Il Giudice di Pace di Foggia, in una sua recentissima sentenza, ha condannato il noto gestore di telefonia mobile al risarcimento dei danni non patrimoniali per non aver erogato un “bonus” di traffico telefonico a favore di un suo utente
Avv. Eugenio Gargiulo (
Christmas card, Vodafone family, You & Me e tutta una serie di piani tariffari telefonici più intricati di una “giungla amazzonica”, che promettono agli utenti del servizio di telefonia mobile, che ad essi aderiscano tramite l’acquisto di una “carta servizi”, la convenienza della successiva erogazione di “bonus di traffico telefonico gratuito”, da potersi utilizzare per le successive chiamate verso altri utenti della rete telefonica sia “fissa” sia “mobile”.
Spesso i suddetti piani tariffari si presentano davvero di difficile comprensione e, quando si pensa di “averli in pugno”, spesso si incappa in sorprese spiacevoli, come quella in cui è incorso un cliente “Vodafone mobile” che , a fronte dell’adesione ad un piano tariffario che prevedeva l’erogazione di un “bonus” di circa 80 euro in traffico telefonico, non si è visto successivamente riconoscere, dal gestore di telefonia mobile, tale addizionale gratuita di credito, così come promessogli in partenza.

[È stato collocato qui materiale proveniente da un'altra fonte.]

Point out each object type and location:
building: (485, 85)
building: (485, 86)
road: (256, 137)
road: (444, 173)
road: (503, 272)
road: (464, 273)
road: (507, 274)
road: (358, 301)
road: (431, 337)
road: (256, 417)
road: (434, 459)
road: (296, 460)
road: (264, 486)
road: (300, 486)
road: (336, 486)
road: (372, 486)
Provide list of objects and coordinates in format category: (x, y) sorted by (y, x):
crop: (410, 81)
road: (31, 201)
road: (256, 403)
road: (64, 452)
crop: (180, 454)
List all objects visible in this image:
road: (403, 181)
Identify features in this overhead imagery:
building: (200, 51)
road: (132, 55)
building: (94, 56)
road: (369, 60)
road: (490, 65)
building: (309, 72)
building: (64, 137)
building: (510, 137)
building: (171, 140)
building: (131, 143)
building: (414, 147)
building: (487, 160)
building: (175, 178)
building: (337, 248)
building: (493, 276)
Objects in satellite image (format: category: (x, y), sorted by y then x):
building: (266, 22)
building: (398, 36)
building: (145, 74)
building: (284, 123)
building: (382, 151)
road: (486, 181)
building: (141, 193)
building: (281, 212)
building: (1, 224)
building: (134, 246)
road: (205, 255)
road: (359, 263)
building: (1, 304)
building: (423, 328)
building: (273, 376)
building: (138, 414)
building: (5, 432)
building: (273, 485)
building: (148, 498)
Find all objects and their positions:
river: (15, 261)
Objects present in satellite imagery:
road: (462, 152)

L’utente, residente nella città di Foggia , non avendo ricevuto risposta alcuna al proprio reclamo inoltrato al “servizio Clienti
Vodafone” , e avendo in seguito investito della questione la Commissione di Conciliazione presso la Camera del Commercio e Artigianato, senza tuttavia ottenere alcun esito positivo della vicenda, decideva di rivolgersi ad un legale, che convocava in
giudizio il “gestore telefonico”, reo di non aver erogato il “bonus” previsto da quel piano tariffario, chiedendo la condanna dello
stesso, oltre che alla erogazione del bonus promesso in contratto, altresì, al pagamento dei “danni morali”, sofferti dal cliente, per aver inutilmente cercato, più volte, di contattare la Vodafone al fine di ottenere una soluzione bonaria e stragiudiziale della controversia .
Il Giudice di Pace di Foggia, al termine di una approfondita istruttoria e sentite le parti in causa, ha depositato in questi
giorni la sentenza n. 1597/08 con la quale ha dato ragione all’utente-cliente , condannando la Vodafone al pagamento della somma di euro cinquecento/00 quale danno morale derivante dalla lunga ed estenuante attesa che aveva dovuto sopportare il “consumatore danneggiato” al fine di ricevere il servizio richiesto e garantito.
Il Giudice dauno ha motivato la propria decisione affermando il principio in base al quale all’utente “.. deve essere riconosciuto il diritto al risarcimento del danno personale per il subito turbamento della qualità della vita e delle attività di relazione, per il danno esistenziale, lo stress e le sofferenze morali cagionate dalle continue richieste di notizie per poter comprendere le motivazioni del mancato servizio senza alcuna giustificazione.
I danni sopra indicati vanno quantificati in via equitativa in sintonia con gli insegnamenti della Suprema Corte, per la quale l’unica possibile forma di liquidazione di ogni danno privo delle caratteristiche della patrimonialità è quella equitativa, sicchè la ragione del ricorso a tale criterio è insita nella natura del danno e nella funzione del risarcimento realizzato mediante la dazione di una somma di denaro, che non è reintegratrice di una diminuzione patrimoniale , ma compensativa di un pregiudizio non economico ( Cassazione Civile, sezione III, 31 maggio 2003 , n. 8827).
Nella fattispecie ,allora, tenuto conto dello stato di inquietudine procurato all’attore, si ritiene equo valutare in euro 500,00 il danno derivante dalla lunga ed estenuante attesa di ricevere il servizio richiesto e garantito…..”
La sentenza è stata chiaramente accolta con entusiasmo dalla Associazioni dei Consumatori territoriali, perché è sintomatica di un’attenzione sempre più crescente, da parte degli organismi giudiziari, nei confronti dei diritti dei consumatori, spesso bistrattati e non tenuti in debito conto da parte delle grosse società che gestiscono la produzione e fornitura dei servizi e beni economici.
L’augurio è che sentenze come questa traccino la via per l’applicazione di una “tutela giuridica” sempre maggiore del
“consumatore-utente” nei confronti dello strapotere economico e quindi “contrattuale” delle grosse società ,che gestiscono il servizio di telefonia mobile e fisso, che spesso impongono , in un regime di “oligopolio”, tariffe e costi superiori alla qualità del servizio promesso ed erogato nel concreto.